◆ **EXERCISE OBJECTIVE**
Reproduce, word for word, the part of the prompting-tips passage between "That last line" and "use it forever.", inclusive.

___ PASSAGE

That last line is quietly powerful. Inviting questions before it writes catches the gaps in your own brief.

**Two assets to keep handy:**

- A six-word cheat sheet, pinned to a note: **role, context, task, constraints, examples, format.** Before any prompt that matters, run the list and ask "have I given it each of these?" Ten seconds, and it's the difference between a usable answer and a redo.
- A "voice file": a plain note with three or four pieces of your best writing. When you want it to sound like you, paste the file in with "match this voice". Build it once, use it forever.

The starter skills with this playbook give you a ready-made version of both.

**Moves most people never discover.**

**Most people stop at "ask the question". The real gains hide in what you do with the answer.** These five take seconds and almost nobody thinks to try them.

- **Make it argue against itself.** When you get an answer you're about to trust, say: "Now argue the other side. What's the strongest case that you're wrong?" It'll find the holes it just glossed over. You learn more from the rebuttal than the answer.

______
___ INFORMATION SUPPLIED

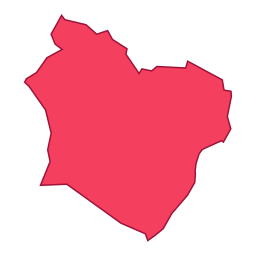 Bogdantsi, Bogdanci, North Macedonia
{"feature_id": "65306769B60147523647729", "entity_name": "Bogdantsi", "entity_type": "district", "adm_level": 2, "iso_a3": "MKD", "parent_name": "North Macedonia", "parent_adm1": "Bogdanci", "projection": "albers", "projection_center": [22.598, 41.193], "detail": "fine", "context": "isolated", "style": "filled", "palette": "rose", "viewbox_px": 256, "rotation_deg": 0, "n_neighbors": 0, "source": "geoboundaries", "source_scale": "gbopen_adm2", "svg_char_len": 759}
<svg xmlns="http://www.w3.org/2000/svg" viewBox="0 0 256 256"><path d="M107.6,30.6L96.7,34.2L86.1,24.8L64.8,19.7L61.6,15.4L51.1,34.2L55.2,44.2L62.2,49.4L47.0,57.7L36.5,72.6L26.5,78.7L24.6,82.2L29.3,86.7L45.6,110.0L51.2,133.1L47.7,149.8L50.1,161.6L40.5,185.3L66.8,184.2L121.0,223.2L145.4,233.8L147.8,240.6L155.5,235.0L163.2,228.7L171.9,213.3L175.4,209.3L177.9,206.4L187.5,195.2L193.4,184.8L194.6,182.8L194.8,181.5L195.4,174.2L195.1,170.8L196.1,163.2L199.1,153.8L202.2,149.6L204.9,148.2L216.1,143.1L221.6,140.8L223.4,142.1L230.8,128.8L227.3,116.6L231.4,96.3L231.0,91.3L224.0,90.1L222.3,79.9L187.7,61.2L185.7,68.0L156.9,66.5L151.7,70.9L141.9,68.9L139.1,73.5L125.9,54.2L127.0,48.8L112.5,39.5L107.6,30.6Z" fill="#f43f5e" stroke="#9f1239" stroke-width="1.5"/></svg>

______

◆ **COMPLETE RESPONSE**
That last line is quietly powerful. Inviting questions before it writes catches the gaps in your own brief.

**Two assets to keep handy:**

- A six-word cheat sheet, pinned to a note: **role, context, task, constraints, examples, format.** Before any prompt that matters, run the list and ask "have I given it each of these?" Ten seconds, and it's the difference between a usable answer and a redo.
- A "voice file": a plain note with three or four pieces of your best writing. When you want it to sound like you, paste the file in with "match this voice". Build it once, use it forever.